【第三章】第二部分
「委員長!」
芳香が眉根をやや吊り上げて、右手を上げた。
「百鬼議員の意見は極めて局地的な事象であり、そこにあまりに拘泥すると、天界との交渉方向を誤り兼ねません。大事の前のショウジよりも大局的な見地が優先されますし、これまでも魔族保守党政権はそのようにやってきて、天界との間に相応の信頼関係を維持しています。辺境地での小競り合いの収束には与党としては自信を持っています。これまで大過なく運用された実績をご覧いただければ、自ずと理解できるものと思われます。ハアハアハアハア。」
芳香の呼吸はさらに乱れてきて、周りの委員・議員にも聞こえてきた。
「ずいぶん息切れしてるな。コイツ、議論に負けてると思って、焦ってやがる。よしこうなりゃ一気呵成に攻勢だ。」
百鬼議員がそう思ってしまうほど、芳香議員の呼吸の乱れは目立っていた。
「魔界の支配領域はこのように、以前に比べ減っている。」
百鬼議員は、天界魔界地図のボードを出して、青い支配領域の周辺地域、つまり天界との国境の一部が赤く塗られた部分を差し示した。

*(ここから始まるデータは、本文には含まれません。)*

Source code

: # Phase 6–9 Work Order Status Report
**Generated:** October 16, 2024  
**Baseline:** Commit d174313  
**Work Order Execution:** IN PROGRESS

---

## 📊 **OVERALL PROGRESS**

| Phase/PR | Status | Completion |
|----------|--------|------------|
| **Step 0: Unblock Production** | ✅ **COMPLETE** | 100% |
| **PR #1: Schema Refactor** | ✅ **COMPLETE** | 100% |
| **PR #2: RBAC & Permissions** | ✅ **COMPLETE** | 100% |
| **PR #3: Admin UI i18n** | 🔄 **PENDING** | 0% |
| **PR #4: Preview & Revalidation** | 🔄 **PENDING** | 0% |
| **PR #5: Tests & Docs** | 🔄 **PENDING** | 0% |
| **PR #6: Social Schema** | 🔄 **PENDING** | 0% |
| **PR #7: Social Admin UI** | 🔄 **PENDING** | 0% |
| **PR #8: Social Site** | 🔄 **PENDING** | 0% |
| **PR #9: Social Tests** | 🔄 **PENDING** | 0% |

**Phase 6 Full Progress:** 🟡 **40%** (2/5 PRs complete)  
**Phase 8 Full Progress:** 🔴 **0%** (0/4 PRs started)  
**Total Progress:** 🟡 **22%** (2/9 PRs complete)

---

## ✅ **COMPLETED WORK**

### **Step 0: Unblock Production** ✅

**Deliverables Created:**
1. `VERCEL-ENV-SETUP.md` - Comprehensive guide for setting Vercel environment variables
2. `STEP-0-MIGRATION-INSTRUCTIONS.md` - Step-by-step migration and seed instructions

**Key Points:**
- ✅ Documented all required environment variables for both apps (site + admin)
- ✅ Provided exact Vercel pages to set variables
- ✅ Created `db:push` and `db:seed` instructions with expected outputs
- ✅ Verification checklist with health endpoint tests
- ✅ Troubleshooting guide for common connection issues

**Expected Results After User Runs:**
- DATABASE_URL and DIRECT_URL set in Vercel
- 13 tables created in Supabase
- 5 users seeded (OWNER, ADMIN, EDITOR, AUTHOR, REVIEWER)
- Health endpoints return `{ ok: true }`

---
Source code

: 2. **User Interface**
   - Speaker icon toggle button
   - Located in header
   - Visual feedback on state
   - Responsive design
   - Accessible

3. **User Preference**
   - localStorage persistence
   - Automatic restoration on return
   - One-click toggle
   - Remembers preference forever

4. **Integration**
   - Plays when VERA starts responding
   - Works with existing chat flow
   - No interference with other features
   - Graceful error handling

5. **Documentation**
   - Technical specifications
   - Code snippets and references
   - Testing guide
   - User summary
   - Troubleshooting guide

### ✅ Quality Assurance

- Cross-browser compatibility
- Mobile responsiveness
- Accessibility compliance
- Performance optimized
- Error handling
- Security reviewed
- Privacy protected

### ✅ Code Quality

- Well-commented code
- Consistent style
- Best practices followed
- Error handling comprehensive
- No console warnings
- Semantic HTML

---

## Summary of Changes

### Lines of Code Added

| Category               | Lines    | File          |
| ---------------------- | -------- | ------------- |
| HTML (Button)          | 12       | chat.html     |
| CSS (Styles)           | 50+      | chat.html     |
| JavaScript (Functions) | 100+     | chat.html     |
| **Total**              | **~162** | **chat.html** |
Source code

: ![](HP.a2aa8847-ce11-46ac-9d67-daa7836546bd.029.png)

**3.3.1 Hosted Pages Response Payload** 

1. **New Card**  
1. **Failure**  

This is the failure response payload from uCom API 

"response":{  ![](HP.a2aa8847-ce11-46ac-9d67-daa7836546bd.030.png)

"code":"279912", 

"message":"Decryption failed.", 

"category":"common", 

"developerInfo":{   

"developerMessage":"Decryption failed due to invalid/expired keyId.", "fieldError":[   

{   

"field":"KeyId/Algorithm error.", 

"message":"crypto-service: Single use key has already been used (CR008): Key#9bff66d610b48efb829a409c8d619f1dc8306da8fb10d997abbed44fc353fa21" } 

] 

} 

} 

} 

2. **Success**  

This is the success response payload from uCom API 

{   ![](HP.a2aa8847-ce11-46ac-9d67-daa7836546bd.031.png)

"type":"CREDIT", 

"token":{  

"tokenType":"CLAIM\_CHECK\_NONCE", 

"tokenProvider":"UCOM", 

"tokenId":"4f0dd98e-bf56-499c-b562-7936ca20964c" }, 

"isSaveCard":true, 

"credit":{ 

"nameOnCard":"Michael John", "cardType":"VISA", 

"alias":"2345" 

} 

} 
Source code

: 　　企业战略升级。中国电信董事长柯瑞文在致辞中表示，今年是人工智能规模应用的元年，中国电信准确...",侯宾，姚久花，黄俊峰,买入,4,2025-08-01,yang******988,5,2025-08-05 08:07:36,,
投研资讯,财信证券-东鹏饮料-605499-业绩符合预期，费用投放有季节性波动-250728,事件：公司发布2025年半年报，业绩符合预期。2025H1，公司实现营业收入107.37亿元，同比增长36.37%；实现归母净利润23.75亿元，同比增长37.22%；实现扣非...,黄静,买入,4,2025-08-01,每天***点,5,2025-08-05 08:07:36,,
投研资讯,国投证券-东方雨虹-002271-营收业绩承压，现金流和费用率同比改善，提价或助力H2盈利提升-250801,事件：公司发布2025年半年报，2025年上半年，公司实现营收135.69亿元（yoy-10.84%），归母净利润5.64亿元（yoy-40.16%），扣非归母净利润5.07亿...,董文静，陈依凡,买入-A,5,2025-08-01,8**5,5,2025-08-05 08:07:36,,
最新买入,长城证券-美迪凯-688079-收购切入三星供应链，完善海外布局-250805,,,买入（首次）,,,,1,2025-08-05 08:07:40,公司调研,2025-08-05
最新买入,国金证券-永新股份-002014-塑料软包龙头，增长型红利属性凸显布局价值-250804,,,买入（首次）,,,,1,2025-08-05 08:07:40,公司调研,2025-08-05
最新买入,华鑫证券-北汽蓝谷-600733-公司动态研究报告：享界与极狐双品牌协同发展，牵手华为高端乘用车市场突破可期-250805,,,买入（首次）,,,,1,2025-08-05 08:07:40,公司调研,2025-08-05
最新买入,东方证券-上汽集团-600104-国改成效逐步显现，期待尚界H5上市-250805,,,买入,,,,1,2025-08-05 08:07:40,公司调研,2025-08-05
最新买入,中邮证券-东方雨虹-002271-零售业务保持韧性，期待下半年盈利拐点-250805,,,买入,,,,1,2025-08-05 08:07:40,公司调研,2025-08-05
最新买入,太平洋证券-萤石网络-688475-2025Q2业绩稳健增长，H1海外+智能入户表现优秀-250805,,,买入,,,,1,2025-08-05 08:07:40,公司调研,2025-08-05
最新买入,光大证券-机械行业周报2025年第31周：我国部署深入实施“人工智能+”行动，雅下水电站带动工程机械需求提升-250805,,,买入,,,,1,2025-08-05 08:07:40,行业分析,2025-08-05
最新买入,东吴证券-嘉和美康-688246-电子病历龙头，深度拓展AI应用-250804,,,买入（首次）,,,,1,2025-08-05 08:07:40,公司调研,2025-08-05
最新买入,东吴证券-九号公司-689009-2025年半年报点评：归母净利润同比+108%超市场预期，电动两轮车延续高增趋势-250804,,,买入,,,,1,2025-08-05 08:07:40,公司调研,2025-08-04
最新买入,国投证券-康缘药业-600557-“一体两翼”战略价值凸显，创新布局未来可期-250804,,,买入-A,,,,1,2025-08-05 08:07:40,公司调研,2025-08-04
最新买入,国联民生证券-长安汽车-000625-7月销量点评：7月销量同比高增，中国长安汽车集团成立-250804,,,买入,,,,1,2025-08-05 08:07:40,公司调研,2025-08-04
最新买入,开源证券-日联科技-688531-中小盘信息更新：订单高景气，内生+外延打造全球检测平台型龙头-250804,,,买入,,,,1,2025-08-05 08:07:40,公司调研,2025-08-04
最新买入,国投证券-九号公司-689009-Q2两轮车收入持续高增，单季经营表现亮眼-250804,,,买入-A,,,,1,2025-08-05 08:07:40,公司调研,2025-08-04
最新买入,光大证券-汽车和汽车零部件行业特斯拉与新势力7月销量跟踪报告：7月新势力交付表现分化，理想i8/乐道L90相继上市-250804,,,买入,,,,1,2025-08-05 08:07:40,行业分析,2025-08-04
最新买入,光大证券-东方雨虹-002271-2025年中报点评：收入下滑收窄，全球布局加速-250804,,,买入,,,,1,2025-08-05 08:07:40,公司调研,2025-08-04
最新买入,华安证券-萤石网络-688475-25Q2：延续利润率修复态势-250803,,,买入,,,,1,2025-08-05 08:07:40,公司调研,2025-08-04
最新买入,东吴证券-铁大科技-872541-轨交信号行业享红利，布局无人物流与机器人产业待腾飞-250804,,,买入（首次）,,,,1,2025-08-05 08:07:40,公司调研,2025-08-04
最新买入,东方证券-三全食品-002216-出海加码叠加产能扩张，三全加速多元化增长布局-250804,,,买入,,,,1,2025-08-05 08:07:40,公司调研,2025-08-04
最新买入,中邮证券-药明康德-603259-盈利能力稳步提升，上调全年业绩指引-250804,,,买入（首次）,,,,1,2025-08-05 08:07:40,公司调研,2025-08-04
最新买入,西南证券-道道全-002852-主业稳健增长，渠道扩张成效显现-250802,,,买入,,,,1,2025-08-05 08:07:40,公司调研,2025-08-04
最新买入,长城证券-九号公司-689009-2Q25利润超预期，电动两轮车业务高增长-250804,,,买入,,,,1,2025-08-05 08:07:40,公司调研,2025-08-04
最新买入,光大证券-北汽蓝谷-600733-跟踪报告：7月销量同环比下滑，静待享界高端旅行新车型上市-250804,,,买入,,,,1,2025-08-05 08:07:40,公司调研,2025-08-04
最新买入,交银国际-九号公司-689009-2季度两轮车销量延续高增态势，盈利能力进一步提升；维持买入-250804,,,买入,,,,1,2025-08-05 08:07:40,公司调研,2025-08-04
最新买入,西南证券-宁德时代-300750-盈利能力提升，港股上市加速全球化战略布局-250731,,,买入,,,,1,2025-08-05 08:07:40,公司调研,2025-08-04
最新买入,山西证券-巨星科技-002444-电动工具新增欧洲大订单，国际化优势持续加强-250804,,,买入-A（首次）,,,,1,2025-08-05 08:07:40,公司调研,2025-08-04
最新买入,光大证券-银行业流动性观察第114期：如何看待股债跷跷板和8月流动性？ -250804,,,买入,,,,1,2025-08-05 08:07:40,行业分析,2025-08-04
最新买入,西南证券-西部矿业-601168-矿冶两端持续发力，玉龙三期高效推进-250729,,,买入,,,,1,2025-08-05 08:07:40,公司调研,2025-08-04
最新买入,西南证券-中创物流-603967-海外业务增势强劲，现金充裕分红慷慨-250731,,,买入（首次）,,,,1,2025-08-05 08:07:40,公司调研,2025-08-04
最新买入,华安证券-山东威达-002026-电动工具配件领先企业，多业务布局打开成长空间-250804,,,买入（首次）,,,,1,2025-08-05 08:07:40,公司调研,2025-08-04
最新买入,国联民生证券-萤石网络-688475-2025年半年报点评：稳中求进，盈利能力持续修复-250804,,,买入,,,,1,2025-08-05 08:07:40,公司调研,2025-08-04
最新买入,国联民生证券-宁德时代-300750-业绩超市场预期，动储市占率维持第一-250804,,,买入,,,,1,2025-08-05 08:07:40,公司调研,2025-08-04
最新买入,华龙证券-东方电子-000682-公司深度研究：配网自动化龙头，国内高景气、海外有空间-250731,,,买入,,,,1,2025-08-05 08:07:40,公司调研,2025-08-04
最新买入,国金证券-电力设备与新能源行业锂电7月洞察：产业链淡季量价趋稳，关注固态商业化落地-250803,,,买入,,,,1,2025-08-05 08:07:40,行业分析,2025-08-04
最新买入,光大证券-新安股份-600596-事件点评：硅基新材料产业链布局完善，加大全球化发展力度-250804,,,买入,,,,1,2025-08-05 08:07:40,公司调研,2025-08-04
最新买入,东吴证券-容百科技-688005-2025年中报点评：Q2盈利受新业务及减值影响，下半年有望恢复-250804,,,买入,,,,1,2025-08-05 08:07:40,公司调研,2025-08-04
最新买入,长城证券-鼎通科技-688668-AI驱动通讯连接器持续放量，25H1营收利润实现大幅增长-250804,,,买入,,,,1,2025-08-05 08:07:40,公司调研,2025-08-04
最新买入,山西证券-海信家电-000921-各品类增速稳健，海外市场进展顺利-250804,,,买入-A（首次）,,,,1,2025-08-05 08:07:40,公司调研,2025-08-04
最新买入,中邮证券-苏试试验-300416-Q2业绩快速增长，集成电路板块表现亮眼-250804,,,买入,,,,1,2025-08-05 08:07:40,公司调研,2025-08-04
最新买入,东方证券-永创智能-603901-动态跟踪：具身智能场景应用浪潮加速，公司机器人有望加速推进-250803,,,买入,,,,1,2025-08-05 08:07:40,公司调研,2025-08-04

「それは天界との経済交流が進められているエリアであります。従って、領土が減少しているという百鬼議員の指摘は当たらないと判断されるかもかなあ。いや判断します。ハアハアハアハアハアハアハアハアハアハア。」
「経済交流だと?経済援助という名目の、土地使用許可じゃねえのか?そういうことを支配権を譲ったと言うんじゃないのか!」
百鬼議員はバンバンと机を叩いて反論している。
「ハアハア。で、では百歩譲って、支配領域が減少したとしましょう。支配権減少、言い換えれば、影響力譲歩は平和維持のコストです。むしろバーターで得られるものがあります。具体的には情報提供、天界の経済データをもらっています。それが魔界の経済運営にプラスになっていることは否定できません。」
『ダン!』
椅子を蹴飛ばしたような大きな音を立てて、百鬼議員は立ち上がった。
「そんなものが何の役に立つ?天界は魔界から時間質量を奪った。当然にして悪魔は時間質量ない状態にさらされて、魔法を使わざるを得なくなり、結果、時間質量なしでも魔法が使えるようになったが、特別な悪魔をのぞき、到級5が上限だ。知ってるだろう。」
「さあ。そんな都市伝説を議会に持ち出すのは議員バッヂを汚すだけです。でも、ハアハアハアハアハアハア。」
「都市伝説だと!俺をバカにするのか!貴様、人生の時間経過を急がせる魔法でも使うつもりか?武闘派と呼ばれる魔界革新党のことはよくわかってるだろ?なあ、見せかけだけの穏健派、魔族保守党の議員さんよ。」
「とうとう本音を爆発させましたね。こちらも爆発したいんですけど。天界が違法な行為をしたという確たる証拠はあるんでしょうか?ハアハアハアハアハアハアハアハア。」
いよいよ芳香議員の呼吸は末期的である。
「よし、本当なら一発ぶっ放したいところだが、今はガマンしてやるぜ。そこまで言うなら証拠とやらをお見せしようではないか。おい、証人いや、参考人か。委員会の場に出てこいよ。」